I was hypothyroid two years ago. I was on L-thyroxine for 6 months but this was stopped a year and a half ago. My Dr. says I am hyperthyroid now. My blood levels and antibodies say that I am hyperthyroid but I do not have any of the symptoms of weight loss, anxiety, fast heart beat. My Dr. is in a rush to treat me. She thinks I could have a stroke. I have both hypothyroid and hyperthyroid in my family history. My brother had hyperthyroid and was like wired and had a huge goiter (I do not have these symptoms). My sister went through menopause early (she has hypothyroidism). Can early menopause cause your thyroid studies and antibodies to read as hyperthyroid? Thank you!
Dr. Lin is right on. One more quick question: do you eat or take in a lot of soy? Excessive (and that's an individual thing) soy intake can cause a hyperthyroid period followed by a hypothyroid period. This happens to a number of women who use over the counter soy preparations such as Estroven long term or who have a high dietary intake of soy. Just another wrinkle to consider. If you don't take in much soy, no worries. If you do, you may wish to stop or cut way back and repeat testing.

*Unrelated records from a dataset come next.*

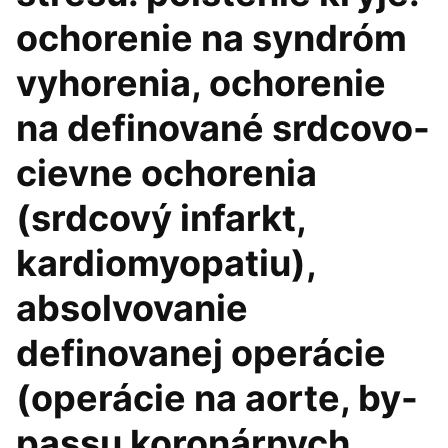
ochorenie na syndróm
vyhorenia, ochorenie
na definované srdcovo-
cievne ochorenia
(srdcový infarkt,
kardiomyopatiu),
absolvovanie
definovanej operácie
(operácie na aorte, by-
passu koronárnych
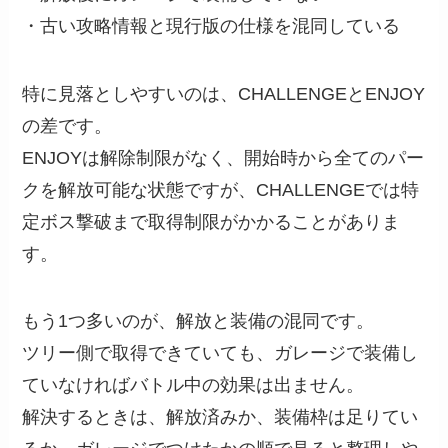
・古い攻略情報と現行版の仕様を混同している
特に見落としやすいのは、CHALLENGEとENJOY
の差です。
ENJOYは解除制限がなく、開始時から全てのパー
クを解放可能な状態ですが、CHALLENGEでは特
定ボス撃破まで取得制限がかかることがありま
す。
もう1つ多いのが、解放と装備の混同です。
ツリー側で取得できていても、ガレージで装備し
ていなければバトル中の効果は出ません。
解決するときは、解放済みか、装備枠は足りてい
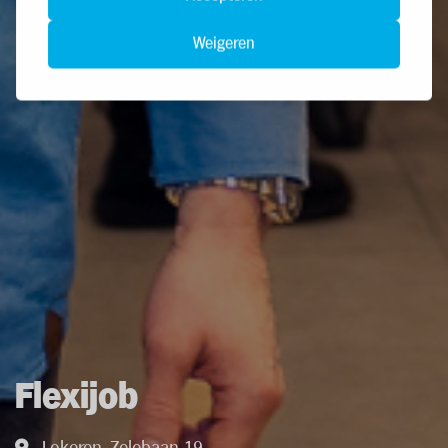
Weigeren
Flexijob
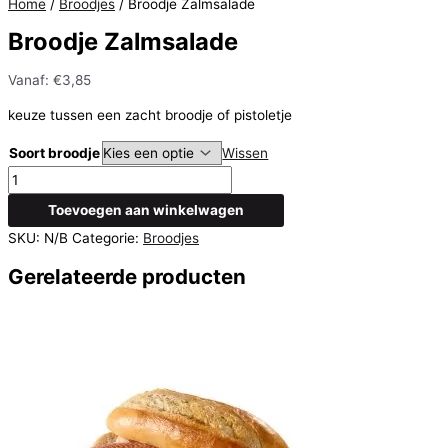
Home
/
Broodjes
/ Broodje Zalmsalade
Broodje Zalmsalade
Vanaf:
€
3,85
keuze tussen een zacht broodje of pistoletje
Soort broodje
Wissen
Broodje
Zalmsalade
Toevoegen aan winkelwagen
aantal
SKU:
N/B
Categorie:
Broodjes
Gerelateerde producten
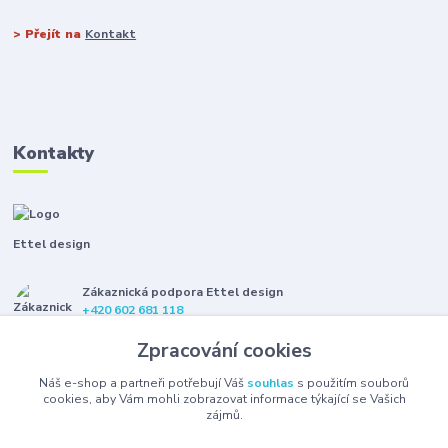
> Přejít na
Kontakt
Kontakty
Ettel design
Zákaznická podpora Ettel design
+420 602 681 118
(Po-Pá, 8-16 hod.)
Zpracování cookies
etteldesign@gmail.com
Náš e-shop a partneři potřebují Váš
souhlas
s použitím souborů
cookies, aby Vám mohli zobrazovat informace týkající se Vašich
zájmů.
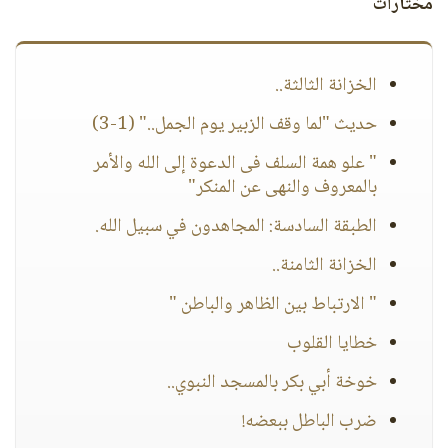
مختارات
الخزانة الثالثة..
حديث "لما وقف الزبير يوم الجمل.." (1-3)
" علو همة السلف فى الدعوة إلى الله والأمر
بالمعروف والنهى عن المنكر"
الطبقة السادسة: المجاهدون في سبيل الله.
الخزانة الثامنة..
" الارتباط بين الظاهر والباطن "
خطايا القلوب
خوخة أبي بكر بالمسجد النبوي..
ضرب الباطل ببعضه!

Good luck and keep us posted!
Lynette Sheppard RN Health Maven, Menopause Community
Ah, the rest of the story! I was wondering . . . If you read my answer to your 2nd question (which I answered first), you'll know that we're trained to worry about stroke from atrial fibrillation. Try not to blame your physician. Think about it this way. God forbid you had a stroke, wouldn't you be extremely upset that your physician didn't more aggressively push you to control your thyroid earlier in order to prevent said stroke? If our crystal ball wasn't broken and we knew that you would never have a stroke, then we wouldn't worry. Unfortunately, it's all an educated guess. And if we're wrong? We get sued! It's not so much that we want to avoid a malpractice lawsuit as that we care and want to offer you the best care with the information that's available at the time. 20:20 hindsight is great but in the heat of the moment, we need to give the best advice and help you make the best decision for your individual situation.

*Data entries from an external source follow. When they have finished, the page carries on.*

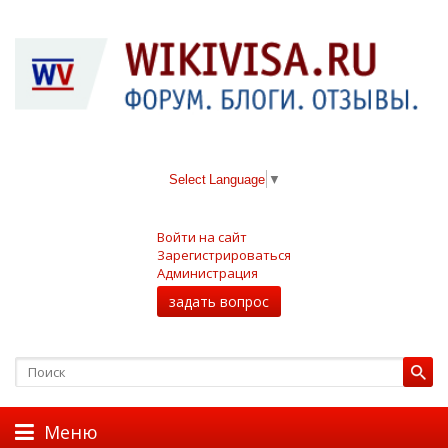
Select Language
▼
Войти на сайт
Зарегистрироваться
Администрация
задать вопрос
Меню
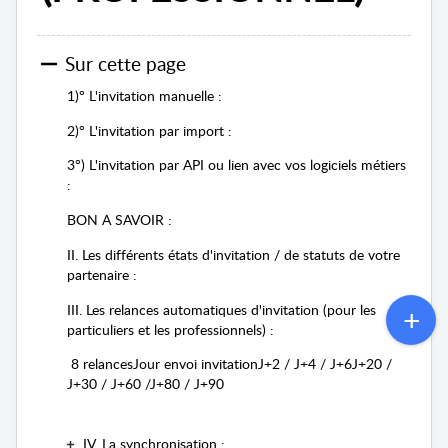
Sur cette page
1)° L'invitation manuelle :
2)° L'invitation par import :
3°) L'invitation par API ou lien avec vos logiciels métiers
:
BON A SAVOIR :
II. Les différents états d'invitation / de statuts de votre
partenaire :
III. Les relances automatiques d'invitation (pour les
particuliers et les professionnels) :
8 relancesJour envoi invitationJ+2 / J+4 / J+6J+20 /
J+30 / J+60 /J+80 / J+90
IV. La synchronisation :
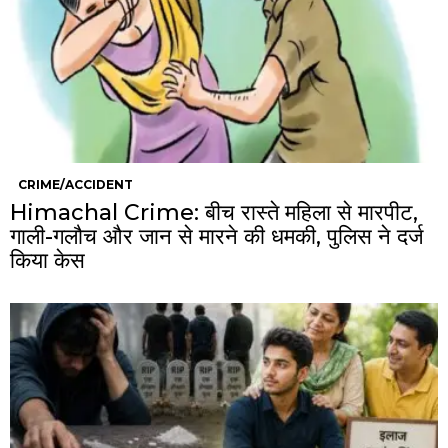
CRIME/ACCIDENT
Himachal Crime: बीच रास्ते महिला से मारपीट,
गाली-गलौच और जान से मारने की धमकी, पुलिस ने दर्ज
किया केस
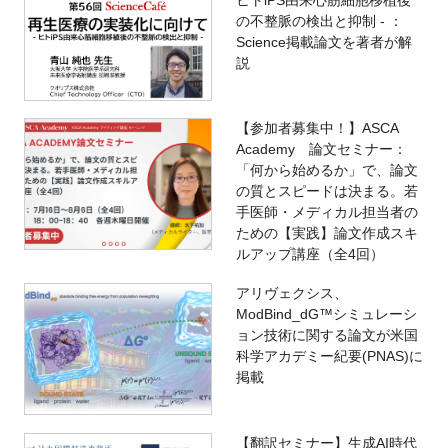
ヒトiPS由来心筋細胞移植後
の不整脈の検出と抑制 - ：
Science掲載論文を著者が解
説
【参加者募集中！】ASCA
Academy 論文セミナー：
「何から始めるか」で、論文
の質とスピードは決まる。若
手医師・メディカル担当者の
ための【実践】論文作成スキ
ルアップ講座（全4回）
アリヴェクシス、
ModBind_dG™シミュレーシ
ョン技術に関する論文が米国
科学アカデミー紀要(PNAS)に
掲載
【翻訳セミナー】生成AI時代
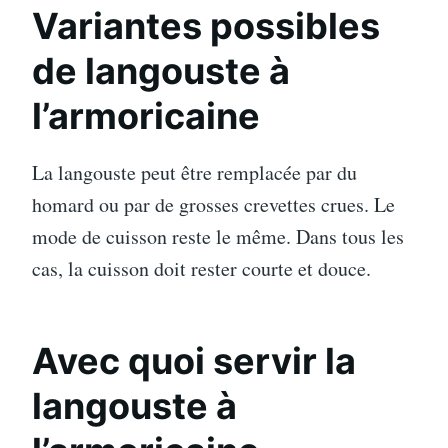
Variantes possibles
de langouste à
l’armoricaine
La langouste peut être remplacée par du
homard ou par de grosses crevettes crues. Le
mode de cuisson reste le même. Dans tous les
cas, la cuisson doit rester courte et douce.
Avec quoi servir la
langouste à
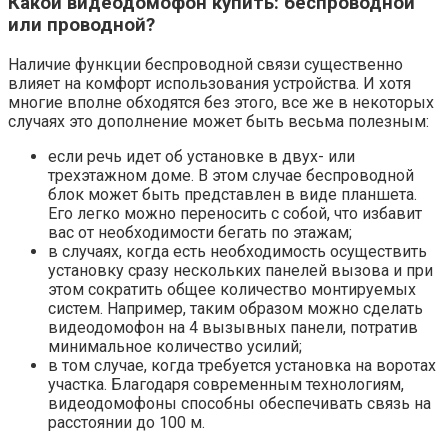
Какой видеодомофон купить: беспроводной
или проводной?
Наличие функции беспроводной связи существенно
влияет на комфорт использования устройства. И хотя
многие вполне обходятся без этого, все же в некоторых
случаях это дополнение может быть весьма полезным:
если речь идет об установке в двух- или
трехэтажном доме. В этом случае беспроводной
блок может быть представлен в виде планшета.
Его легко можно переносить с собой, что избавит
вас от необходимости бегать по этажам;
в случаях, когда есть необходимость осуществить
установку сразу нескольких панелей вызова и при
этом сократить общее количество монтируемых
систем. Например, таким образом можно сделать
видеодомофон на 4 вызывных панели, потратив
минимальное количество усилий;
в том случае, когда требуется установка на воротах
участка. Благодаря современным технологиям,
видеодомофоны способны обеспечивать связь на
расстоянии до 100 м.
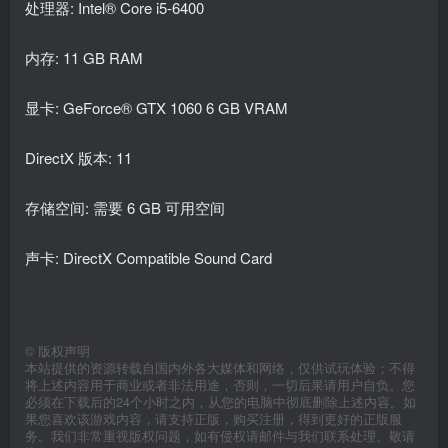
处理器: Intel® Core i5-6400
内存: 11 GB RAM
显卡: GeForce® GTX 1060 6 GB VRAM
DirectX 版本: 11
存储空间: 需要 6 GB 可用空间
声卡: DirectX Compatible Sound Card
©
版权声明
本站提供的资源转载自国内外各大媒体和网络，仅供试玩体验；不得
将上述内容用于商业或者非法用途，否则，一切后果请用户自负。您
必须在下载后的24个小时之内，从您的电脑中彻底删除上述内容。如
果您喜欢该游戏内容，请支持正版，购买注册，得到更好的正版服
务。我们非常重视版权问题，如有侵权请邮件与我们联系处理。敬请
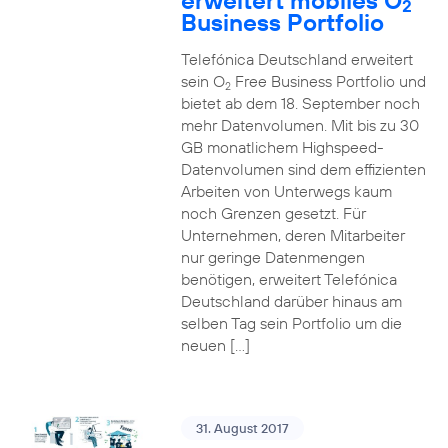
erweitert mobiles O
2
Business Portfolio
Telefónica Deutschland erweitert
sein O
Free Business Portfolio und
2
bietet ab dem 18. September noch
mehr Datenvolumen. Mit bis zu 30
GB monatlichem Highspeed-
Datenvolumen sind dem effizienten
Arbeiten von Unterwegs kaum
noch Grenzen gesetzt. Für
Unternehmen, deren Mitarbeiter
nur geringe Datenmengen
benötigen, erweitert Telefónica
Deutschland darüber hinaus am
selben Tag sein Portfolio um die
neuen […]
31. August 2017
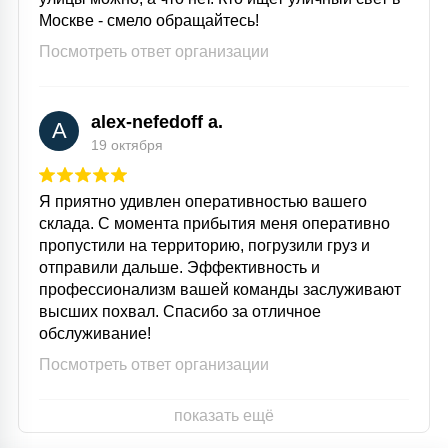
Москве - смело обращайтесь!
Посмотреть ответ организации
alex-nefedoff a.
A
19 октября
Я приятно удивлен оперативностью вашего
склада. С момента прибытия меня оперативно
пропустили на территорию, погрузили груз и
отправили дальше. Эффективность и
профессионализм вашей команды заслуживают
высших похвал. Спасибо за отличное
обслуживание!
Посмотреть ответ организации
показать ещё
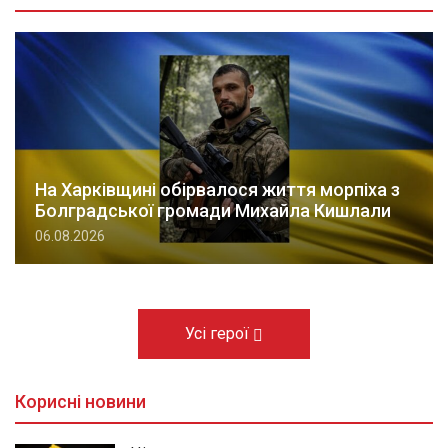
На Харківщині обірвалося життя морпіха з
Болградської громади Михайла Кишлали
06.08.2026
Усі герої
Корисні новини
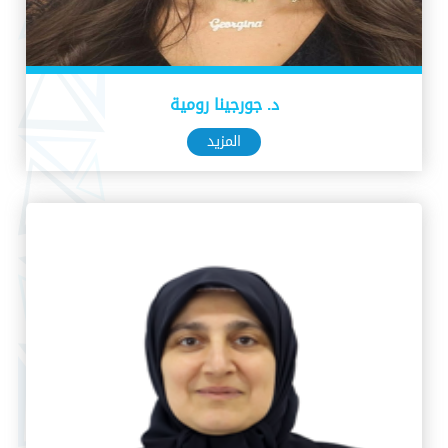
د. جورجينا رومية
المزيد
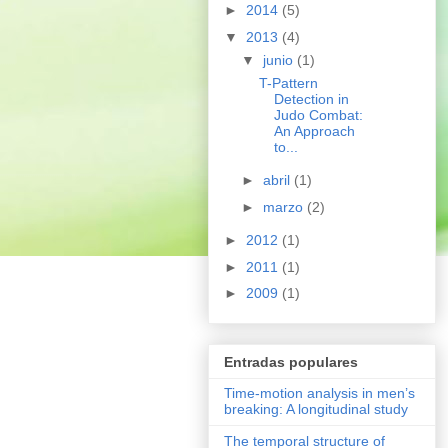
►
2014
(5)
▼
2013
(4)
▼
junio
(1)
T-Pattern
Detection in
Judo Combat:
An Approach
to...
►
abril
(1)
►
marzo
(2)
►
2012
(1)
►
2011
(1)
►
2009
(1)
Entradas populares
Time-motion analysis in men’s
breaking: A longitudinal study
The temporal structure of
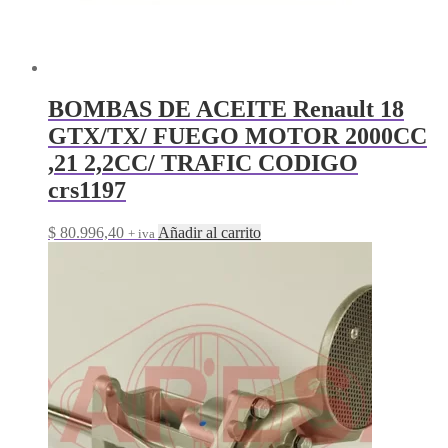
BOMBAS DE ACEITE Renault 18
GTX/TX/ FUEGO MOTOR 2000CC
,21 2,2CC/ TRAFIC CODIGO
crs1197
$
80.996,40
Añadir al carrito
+ iva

With all that said, if you have no signs or symptoms of hyperthyroidism, and don't feel like taking treatment right now, how about talking with your physician and explaining why you feel that way. Seriously! Communication is a good thing! Consider compromising at repeating your tests in another 6 weeks or 3 months. If you're no longer hyperthyroid, then you're off the hook. If you are still hyperthyroid, you'll need to decide whether you wish to continue to monitor or get treated. At this juncture, after repeat testing confirms hyperthyroidism, you might also consider getting a 2nd opinion.
Ah, but as I mentioned in my 1st answer, hyperthyroidism can lead to early menopause (at least I think I mentioned that), rather than the other way around. So perhaps you really do have hyperthyrodism and treatment might help abate/delay your menopausal symptoms and increase risk for bone loss.